Nutzen & Mehrwert

Anforderungen an die Systemführung

Batteriespeicher leisten einen messbaren Beitrag zur Stabilität und Effizienz von Stromnetzen. Für Netzbetreiber eröffnen sie zusätzliche Handlungsspielräume im Umgang mit zunehmender Volatilität, steigenden Anschlussgesuchen und wachsenden Anforderungen an die Systemführung.

Beitrag zur Netzstabilität

Batteriespeicher können netzunterstützend eingesetzt werden, insbesondere durch:

  • schnelle Bereitstellung von Leistung
  • Ausgleich kurzfristiger Last- und Einspeiseschwankungen
  • Unterstützung der Frequenz- und Spannungsstabilität

Diese Eigenschaften machen Batteriespeicher zu einer flexiblen Ergänzung klassischer Netzinfrastruktur.

Entlastung bestehender Netzinfrastruktur

Durch den gezielten Einsatz von Batteriespeichern lassen sich:

  • Lastspitzen abfedern
  • temporäre Engpässe reduzieren
  • Netzausbau zeitlich strecken oder optimieren

Batteriespeicher können damit helfen, Investitionen in physische Netzerweiterungen zu ergänzen oder zu verschieben.

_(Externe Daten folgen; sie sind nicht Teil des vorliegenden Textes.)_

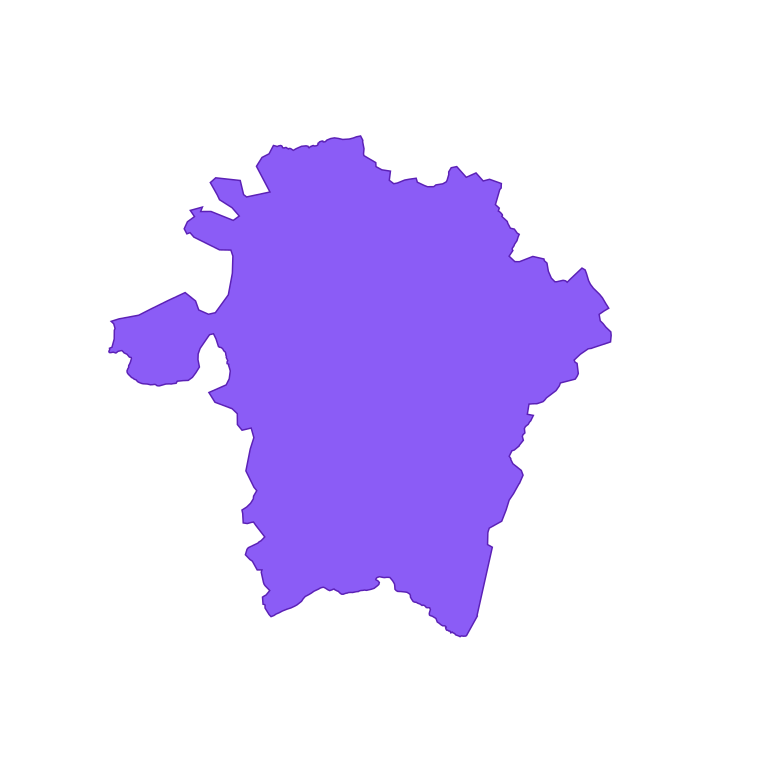 Ganjuwa, Bauchi, Nigeria, rotated 245°
{"feature_id": "59680162B89766877463651", "entity_name": "Ganjuwa", "entity_type": "district", "adm_level": 2, "iso_a3": "NGA", "parent_name": "Nigeria", "parent_adm1": "Bauchi", "projection": "equal_earth", "projection_center": [9.981, 10.738], "detail": "fine", "context": "isolated", "style": "filled", "palette": "violet", "viewbox_px": 768, "rotation_deg": 245, "n_neighbors": 0, "source": "geoboundaries", "source_scale": "gbopen_adm2", "svg_char_len": 6171}
<svg xmlns="http://www.w3.org/2000/svg" viewBox="0 0 768 768"><g transform="rotate(245 384 384)"><path d="M512.1,573.0L514.3,574.1L516.1,575.1L524.9,566.2L526.1,559.7L536.4,556.6L536.6,545.9L550.3,541.8L551.6,536.3L548.9,532.3L546.3,531.1L541.9,527.2L540.9,525.8L540.6,521.8L542.5,515.2L541.8,512.5L544.4,506.8L546.8,504.5L552.8,499.5L556.9,500.1L558.9,493.5L560.1,488.9L560.5,481.1L561.4,477.5L566.4,474.9L574.2,479.8L579.0,472.6L584.4,468.6L588.1,470.1L599.5,462.3L601.2,462.7L605.7,465.3L612.5,467.0L613.9,467.8L618.7,467.6L619.7,463.4L619.9,460.3L620.7,456.0L623.1,449.9L625.8,446.5L628.0,443.1L629.0,439.4L629.2,435.3L628.4,433.2L628.7,432.2L629.1,431.2L629.5,431.1L630.1,431.2L630.5,430.0L630.7,427.9L630.2,427.1L630.1,426.0L629.4,425.5L628.9,425.4L628.5,424.6L628.5,423.4L628.8,422.3L629.3,421.2L629.9,420.9L630.3,419.6L629.9,418.8L630.3,417.9L630.1,417.0L629.7,416.2L630.1,415.6L631.6,415.6L632.8,414.0L634.3,409.7L634.4,403.8L634.1,400.5L636.8,398.9L637.6,397.6L637.4,396.8L638.5,395.9L639.5,395.5L640.0,394.6L640.1,393.2L641.1,391.9L642.1,392.1L643.1,391.9L643.9,391.0L644.3,389.3L644.4,387.4L645.2,386.7L646.9,384.6L641.2,377.1L640.9,369.2L635.2,360.4L606.2,361.8L611.6,338.5L615.0,336.8L629.2,339.7L642.0,318.6L640.4,313.3L640.0,311.7L625.6,312.8L620.5,312.8L608.0,320.8L597.4,323.8L596.0,316.5L613.5,300.1L617.8,290.7L621.1,294.2L623.2,281.8L615.8,283.0L614.1,274.4L609.1,268.5L603.4,268.8L603.1,272.2L597.4,273.8L575.1,291.6L570.1,301.8L563.8,301.1L548.5,293.4L530.6,280.6L519.9,261.3L521.4,254.4L529.4,247.4L538.9,248.3L550.9,242.4L550.9,223.8L550.5,204.6L550.0,190.8L555.0,171.5L556.1,163.2L552.8,164.5L548.0,163.7L546.7,162.3L538.8,158.5L532.3,153.0L532.4,150.3L531.0,149.9L530.3,148.9L529.5,148.3L528.6,148.4L527.9,149.6L527.3,152.0L525.4,154.1L525.6,155.2L526.0,156.8L525.4,159.6L525.0,160.6L523.6,161.2L522.2,161.5L519.5,163.7L516.0,164.6L514.8,166.1L513.7,165.8L511.0,163.4L509.6,161.8L508.7,160.5L507.9,160.0L506.9,159.6L506.2,158.4L504.5,156.6L502.8,156.1L500.8,156.4L498.5,157.3L496.7,157.9L495.3,159.0L494.0,159.6L492.3,161.2L490.4,161.6L488.9,162.7L486.9,164.6L486.0,165.8L484.0,169.5L482.0,172.0L481.2,174.0L480.7,175.7L480.1,176.7L478.5,177.5L477.7,178.6L477.2,179.7L476.7,182.9L476.2,186.2L474.9,189.4L473.9,191.2L473.5,192.9L472.5,195.9L473.9,197.8L472.0,203.3L470.0,208.1L471.0,213.2L473.7,218.2L477.4,223.9L484.7,225.7L489.8,228.3L494.0,232.4L502.2,246.3L502.2,246.5L502.4,246.8L501.6,250.7L495.9,250.8L487.9,249.8L486.8,250.5L485.7,252.0L483.5,252.8L481.9,252.8L480.2,253.6L479.1,253.6L476.9,252.9L475.8,252.9L474.6,252.2L471.3,252.3L470.3,251.1L468.8,250.4L467.4,251.6L466.3,250.9L465.2,250.9L460.8,250.2L454.1,245.9L449.9,240.6L450.3,221.7L438.9,223.1L425.8,235.9L419.1,238.5L409.2,234.0L402.1,235.8L400.2,245.0L390.4,243.4L381.6,235.3L363.6,222.1L345.3,222.5L341.1,223.6L337.5,218.4L335.1,217.0L332.3,212.7L330.5,207.5L329.8,202.0L326.3,201.2L317.6,197.7L315.3,201.1L314.6,205.4L314.0,207.4L309.9,208.1L295.8,211.3L293.9,206.3L293.7,203.9L293.1,202.4L293.0,191.9L292.1,190.0L287.8,186.2L281.6,188.3L279.1,189.8L269.1,190.5L267.1,194.8L265.3,193.2L255.1,190.9L253.2,190.7L251.4,191.0L245.1,193.2L242.6,187.9L242.5,186.0L242.2,183.8L235.5,181.3L234.5,182.6L233.6,182.7L232.6,182.1L231.2,181.5L223.7,182.4L220.9,183.3L220.7,186.4L221.1,189.0L221.0,192.4L221.2,196.1L220.9,201.1L220.4,205.0L220.4,209.3L220.6,211.9L221.9,217.4L223.5,220.0L224.7,222.8L224.9,226.7L225.2,229.8L225.8,233.0L225.8,238.1L226.0,240.3L225.7,242.2L225.2,243.5L223.6,244.7L221.3,246.1L219.7,247.5L219.4,250.1L219.5,251.1L219.3,252.1L218.3,252.5L216.0,254.3L215.3,255.1L214.0,255.4L212.4,256.1L211.4,256.8L210.7,258.2L210.5,260.8L210.0,262.6L210.0,263.7L209.1,265.9L208.3,267.4L207.5,271.0L206.7,273.2L206.9,274.3L206.6,275.8L205.9,277.6L205.5,279.2L204.4,280.9L203.4,285.4L203.0,288.7L203.8,292.3L204.5,294.6L206.1,295.9L208.5,295.2L209.6,294.1L210.5,294.0L211.3,295.2L211.5,296.0L211.3,298.4L209.0,301.5L208.3,302.7L207.7,304.6L206.8,306.5L206.1,307.6L201.8,308.7L198.4,309.0L196.4,308.4L193.3,307.2L191.5,307.8L190.2,308.8L188.7,311.7L186.4,315.5L185.4,316.9L182.7,318.6L180.9,318.5L179.8,317.9L177.7,318.0L174.6,318.5L173.5,319.4L172.4,321.1L171.2,321.8L169.3,323.7L167.2,324.9L167.2,325.8L166.4,326.8L164.9,327.6L163.6,327.8L162.9,328.8L162.4,330.0L161.9,330.8L159.9,330.7L157.9,328.8L156.6,327.9L155.3,327.6L154.5,328.1L154.0,328.7L152.9,329.8L151.5,330.7L149.6,332.0L145.8,331.7L144.0,332.8L141.3,334.1L139.9,335.2L139.4,336.6L138.2,337.5L137.3,337.6L137.1,336.8L135.2,336.6L134.4,336.8L134.0,337.6L132.9,338.2L132.2,339.2L131.7,339.5L130.3,339.3L130.2,340.0L130.4,340.9L129.2,341.5L128.6,342.1L127.6,342.7L126.4,342.9L124.0,345.3L123.0,346.0L122.8,346.5L123.1,347.5L122.7,348.3L122.0,349.1L121.1,351.3L121.1,352.4L134.3,370.6L135.0,370.6L190.3,413.2L194.7,410.0L205.2,415.2L206.5,416.2L208.9,418.5L209.9,432.7L218.3,441.5L225.9,448.4L229.9,455.1L236.5,464.2L236.6,464.7L242.6,471.5L247.6,471.9L257.3,467.1L262.0,467.0L262.9,467.4L265.6,466.9L269.4,471.7L269.1,474.2L270.8,480.5L271.1,480.6L271.4,481.0L274.1,486.5L278.0,487.2L279.3,488.5L280.1,491.0L284.3,492.4L285.6,494.1L286.4,497.1L286.4,497.5L288.0,499.8L288.7,501.6L289.1,502.0L292.4,506.1L296.0,501.1L304.5,506.9L303.2,510.5L301.5,514.3L300.8,520.6L301.4,522.6L302.8,525.4L305.3,537.1L308.2,542.1L310.4,544.3L307.6,559.4L309.4,562.3L311.3,564.5L321.1,567.7L322.9,566.4L325.3,566.4L328.0,574.5L329.6,584.0L328.6,587.2L328.6,588.2L326.4,607.1L332.0,610.4L335.4,611.6L341.8,609.1L346.1,608.1L349.9,606.7L356.2,608.4L357.2,614.5L357.7,619.7L363.2,619.0L369.7,618.4L374.1,617.3L382.4,614.2L387.2,613.2L391.1,613.1L398.6,614.2L402.4,614.5L405.4,612.4L400.5,597.7L398.8,593.0L399.8,592.7L401.0,591.9L402.3,590.1L403.7,583.7L404.4,582.1L409.3,580.4L416.7,580.6L424.7,582.8L428.0,581.4L429.7,581.8L436.7,572.8L437.6,558.5L439.6,554.3L447.0,551.4L450.5,557.2L451.7,557.1L452.8,557.6L454.2,560.1L455.5,561.4L457.7,565.1L460.5,567.6L462.5,569.8L464.4,568.5L469.3,567.6L471.8,564.4L477.3,564.1L479.3,564.4L485.6,561.8L486.2,561.7L486.6,562.5L487.5,562.8L489.4,562.3L490.9,561.7L491.5,561.4L492.4,560.7L494.7,562.8L499.5,560.8L511.3,571.1L512.1,573.0Z" fill="#8b5cf6" stroke="#5b21b6" stroke-width="1.5"/></g></svg>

Integration erneuerbarer Energien

Mit dem steigenden Anteil erneuerbarer Erzeugung wächst der Bedarf an Flexibilität. Batteriespeicher unterstützen Netzbetreiber durch:

  • zeitliche Entkopplung von Erzeugung und Einspeisung
  • Glättung volatiler Einspeiseprofile
  • bessere Steuerbarkeit dezentraler Energieflüsse

Dies erleichtert die Systemintegration erneuerbarer Energien.

Unterstützung im Netzbetrieb

Batteriespeicher können in betriebliche Prozesse eingebunden werden, zum Beispiel für:

  • netzbezogene Steuer- und Regelaufgaben
  • lokale Systemdienstleistungen
  • temporäre Betriebsmassnahmen bei Netzarbeiten oder Störungen

Die konkrete Nutzung erfolgt stets im Rahmen der geltenden regulatorischen Vorgaben.

Flexibilität statt starrer Infrastruktur

Im Vergleich zu klassischen Netzausbauten bieten Batteriespeicher:

  • kurze Reaktionszeiten
  • modulare und skalierbare Auslegung
  • standortbezogene Einsatzmöglichkeiten

Anpassungsfähigkeit an sich ändernde Rahmenbedingungen

Damit erhöhen sie die operative Flexibilität von Netzbetreibern.

Zusammenarbeit & Schnittstellen

Eine erfolgreiche Nutzung von Batteriespeichern erfordert:

  • frühzeitige Abstimmung mit dem Netzbetreiber
  • klare technische Schnittstellen
  • definierte Betriebs- und Kommunikationsprozesse
  • transparente Verantwortlichkeiten

Strukturierte Projektansätze berücksichtigen diese Anforderungen von Beginn an.

Einordnung für Netzbetreiber

Batteriespeicher sind kein Ersatz für Netzausbau, sondern ein ergänzendes Instrument. Ihr Mehrwert liegt in der gezielten, flexiblen Unterstützung des Netzbetriebs unter sich wandelnden Systemanforderungen.